A monologue from the play by Molière

  • NOTE: This monologue is reprinted from The Dramatic Works of Molière, Vol. II. Ed. Charles Heron Wall. London: George Bell & Sons, 1898.
  • ACASTE: By Jove! I do not see, when looking at myself, that I have any reason to be sad. I am rich and young; I come of a family which can call itself noble with some appearance of truth; and I think that, thanks to the rank I hold from my ancestors, there are few positions for which I am not fit. As for courage, which we ought to value above all things, it is well known, without boasting on my part, that I am not wanting in that, and people have seen me carry on a certain affair of honour with vigour and determination enough. As for wit, I undoubtedly possess some.
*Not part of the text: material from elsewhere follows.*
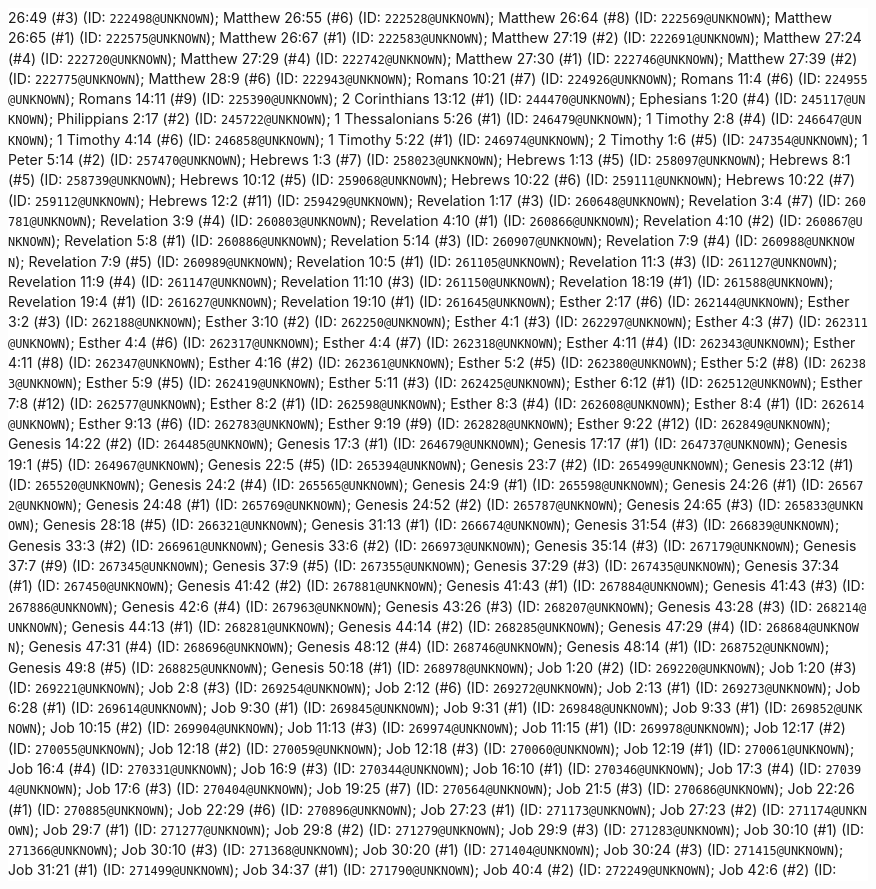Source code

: 26:49 (#3) (ID: `222498@UNKNOWN`); Matthew 26:55 (#6) (ID: `222528@UNKNOWN`); Matthew 26:64 (#8) (ID: `222569@UNKNOWN`); Matthew 26:65 (#1) (ID: `222575@UNKNOWN`); Matthew 26:67 (#1) (ID: `222583@UNKNOWN`); Matthew 27:19 (#2) (ID: `222691@UNKNOWN`); Matthew 27:24 (#4) (ID: `222720@UNKNOWN`); Matthew 27:29 (#4) (ID: `222742@UNKNOWN`); Matthew 27:30 (#1) (ID: `222746@UNKNOWN`); Matthew 27:39 (#2) (ID: `222775@UNKNOWN`); Matthew 28:9 (#6) (ID: `222943@UNKNOWN`); Romans 10:21 (#7) (ID: `224926@UNKNOWN`); Romans 11:4 (#6) (ID: `224955@UNKNOWN`); Romans 14:11 (#9) (ID: `225390@UNKNOWN`); 2 Corinthians 13:12 (#1) (ID: `244470@UNKNOWN`); Ephesians 1:20 (#4) (ID: `245117@UNKNOWN`); Philippians 2:17 (#2) (ID: `245722@UNKNOWN`); 1 Thessalonians 5:26 (#1) (ID: `246479@UNKNOWN`); 1 Timothy 2:8 (#4) (ID: `246647@UNKNOWN`); 1 Timothy 4:14 (#6) (ID: `246858@UNKNOWN`); 1 Timothy 5:22 (#1) (ID: `246974@UNKNOWN`); 2 Timothy 1:6 (#5) (ID: `247354@UNKNOWN`); 1 Peter 5:14 (#2) (ID: `257470@UNKNOWN`); Hebrews 1:3 (#7) (ID: `258023@UNKNOWN`); Hebrews 1:13 (#5) (ID: `258097@UNKNOWN`); Hebrews 8:1 (#5) (ID: `258739@UNKNOWN`); Hebrews 10:12 (#5) (ID: `259068@UNKNOWN`); Hebrews 10:22 (#6) (ID: `259111@UNKNOWN`); Hebrews 10:22 (#7) (ID: `259112@UNKNOWN`); Hebrews 12:2 (#11) (ID: `259429@UNKNOWN`); Revelation 1:17 (#3) (ID: `260648@UNKNOWN`); Revelation 3:4 (#7) (ID: `260781@UNKNOWN`); Revelation 3:9 (#4) (ID: `260803@UNKNOWN`); Revelation 4:10 (#1) (ID: `260866@UNKNOWN`); Revelation 4:10 (#2) (ID: `260867@UNKNOWN`); Revelation 5:8 (#1) (ID: `260886@UNKNOWN`); Revelation 5:14 (#3) (ID: `260907@UNKNOWN`); Revelation 7:9 (#4) (ID: `260988@UNKNOWN`); Revelation 7:9 (#5) (ID: `260989@UNKNOWN`); Revelation 10:5 (#1) (ID: `261105@UNKNOWN`); Revelation 11:3 (#3) (ID: `261127@UNKNOWN`); Revelation 11:9 (#4) (ID: `261147@UNKNOWN`); Revelation 11:10 (#3) (ID: `261150@UNKNOWN`); Revelation 18:19 (#1) (ID: `261588@UNKNOWN`); Revelation 19:4 (#1) (ID: `261627@UNKNOWN`); Revelation 19:10 (#1) (ID: `261645@UNKNOWN`); Esther 2:17 (#6) (ID: `262144@UNKNOWN`); Esther 3:2 (#3) (ID: `262188@UNKNOWN`); Esther 3:10 (#2) (ID: `262250@UNKNOWN`); Esther 4:1 (#3) (ID: `262297@UNKNOWN`); Esther 4:3 (#7) (ID: `262311@UNKNOWN`); Esther 4:4 (#6) (ID: `262317@UNKNOWN`); Esther 4:4 (#7) (ID: `262318@UNKNOWN`); Esther 4:11 (#4) (ID: `262343@UNKNOWN`); Esther 4:11 (#8) (ID: `262347@UNKNOWN`); Esther 4:16 (#2) (ID: `262361@UNKNOWN`); Esther 5:2 (#5) (ID: `262380@UNKNOWN`); Esther 5:2 (#8) (ID: `262383@UNKNOWN`); Esther 5:9 (#5) (ID: `262419@UNKNOWN`); Esther 5:11 (#3) (ID: `262425@UNKNOWN`); Esther 6:12 (#1) (ID: `262512@UNKNOWN`); Esther 7:8 (#12) (ID: `262577@UNKNOWN`); Esther 8:2 (#1) (ID: `262598@UNKNOWN`); Esther 8:3 (#4) (ID: `262608@UNKNOWN`); Esther 8:4 (#1) (ID: `262614@UNKNOWN`); Esther 9:13 (#6) (ID: `262783@UNKNOWN`); Esther 9:19 (#9) (ID: `262828@UNKNOWN`); Esther 9:22 (#12) (ID: `262849@UNKNOWN`); Genesis 14:22 (#2) (ID: `264485@UNKNOWN`); Genesis 17:3 (#1) (ID: `264679@UNKNOWN`); Genesis 17:17 (#1) (ID: `264737@UNKNOWN`); Genesis 19:1 (#5) (ID: `264967@UNKNOWN`); Genesis 22:5 (#5) (ID: `265394@UNKNOWN`); Genesis 23:7 (#2) (ID: `265499@UNKNOWN`); Genesis 23:12 (#1) (ID: `265520@UNKNOWN`); Genesis 24:2 (#4) (ID: `265565@UNKNOWN`); Genesis 24:9 (#1) (ID: `265598@UNKNOWN`); Genesis 24:26 (#1) (ID: `265672@UNKNOWN`); Genesis 24:48 (#1) (ID: `265769@UNKNOWN`); Genesis 24:52 (#2) (ID: `265787@UNKNOWN`); Genesis 24:65 (#3) (ID: `265833@UNKNOWN`); Genesis 28:18 (#5) (ID: `266321@UNKNOWN`); Genesis 31:13 (#1) (ID: `266674@UNKNOWN`); Genesis 31:54 (#3) (ID: `266839@UNKNOWN`); Genesis 33:3 (#2) (ID: `266961@UNKNOWN`); Genesis 33:6 (#2) (ID: `266973@UNKNOWN`); Genesis 35:14 (#3) (ID: `267179@UNKNOWN`); Genesis 37:7 (#9) (ID: `267345@UNKNOWN`); Genesis 37:9 (#5) (ID: `267355@UNKNOWN`); Genesis 37:29 (#3) (ID: `267435@UNKNOWN`); Genesis 37:34 (#1) (ID: `267450@UNKNOWN`); Genesis 41:42 (#2) (ID: `267881@UNKNOWN`); Genesis 41:43 (#1) (ID: `267884@UNKNOWN`); Genesis 41:43 (#3) (ID: `267886@UNKNOWN`); Genesis 42:6 (#4) (ID: `267963@UNKNOWN`); Genesis 43:26 (#3) (ID: `268207@UNKNOWN`); Genesis 43:28 (#3) (ID: `268214@UNKNOWN`); Genesis 44:13 (#1) (ID: `268281@UNKNOWN`); Genesis 44:14 (#2) (ID: `268285@UNKNOWN`); Genesis 47:29 (#4) (ID: `268684@UNKNOWN`); Genesis 47:31 (#4) (ID: `268696@UNKNOWN`); Genesis 48:12 (#4) (ID: `268746@UNKNOWN`); Genesis 48:14 (#1) (ID: `268752@UNKNOWN`); Genesis 49:8 (#5) (ID: `268825@UNKNOWN`); Genesis 50:18 (#1) (ID: `268978@UNKNOWN`); Job 1:20 (#2) (ID: `269220@UNKNOWN`); Job 1:20 (#3) (ID: `269221@UNKNOWN`); Job 2:8 (#3) (ID: `269254@UNKNOWN`); Job 2:12 (#6) (ID: `269272@UNKNOWN`); Job 2:13 (#1) (ID: `269273@UNKNOWN`); Job 6:28 (#1) (ID: `269614@UNKNOWN`); Job 9:30 (#1) (ID: `269845@UNKNOWN`); Job 9:31 (#1) (ID: `269848@UNKNOWN`); Job 9:33 (#1) (ID: `269852@UNKNOWN`); Job 10:15 (#2) (ID: `269904@UNKNOWN`); Job 11:13 (#3) (ID: `269974@UNKNOWN`); Job 11:15 (#1) (ID: `269978@UNKNOWN`); Job 12:17 (#2) (ID: `270055@UNKNOWN`); Job 12:18 (#2) (ID: `270059@UNKNOWN`); Job 12:18 (#3) (ID: `270060@UNKNOWN`); Job 12:19 (#1) (ID: `270061@UNKNOWN`); Job 16:4 (#4) (ID: `270331@UNKNOWN`); Job 16:9 (#3) (ID: `270344@UNKNOWN`); Job 16:10 (#1) (ID: `270346@UNKNOWN`); Job 17:3 (#4) (ID: `270394@UNKNOWN`); Job 17:6 (#3) (ID: `270404@UNKNOWN`); Job 19:25 (#7) (ID: `270564@UNKNOWN`); Job 21:5 (#3) (ID: `270686@UNKNOWN`); Job 22:26 (#1) (ID: `270885@UNKNOWN`); Job 22:29 (#6) (ID: `270896@UNKNOWN`); Job 27:23 (#1) (ID: `271173@UNKNOWN`); Job 27:23 (#2) (ID: `271174@UNKNOWN`); Job 29:7 (#1) (ID: `271277@UNKNOWN`); Job 29:8 (#2) (ID: `271279@UNKNOWN`); Job 29:9 (#3) (ID: `271283@UNKNOWN`); Job 30:10 (#1) (ID: `271366@UNKNOWN`); Job 30:10 (#3) (ID: `271368@UNKNOWN`); Job 30:20 (#1) (ID: `271404@UNKNOWN`); Job 30:24 (#3) (ID: `271415@UNKNOWN`); Job 31:21 (#1) (ID: `271499@UNKNOWN`); Job 34:37 (#1) (ID: `271790@UNKNOWN`); Job 40:4 (#2) (ID: `272249@UNKNOWN`); Job 42:6 (#2) (ID:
I have also good natural taste, which enables me to judge and reason upon everything without study; to play the knowing critic upon the stage, when, to my delight, any new piece comes out; to give my opinion as a judge, and to set the whole house going at all the passages which deserve applause. I have tact, perfect manners, good looks, particularly fine teeth, and a very elegant figure. As to dress, few, I believe, would dispute the palm with me. I am esteemed as much as one can be; greatly beloved by the fair sex, and in favour with the king. Now, I do think that with all these advantages, my dear marquis, I do verily think that a man may well rest satisfied with himself in whatever country he may be.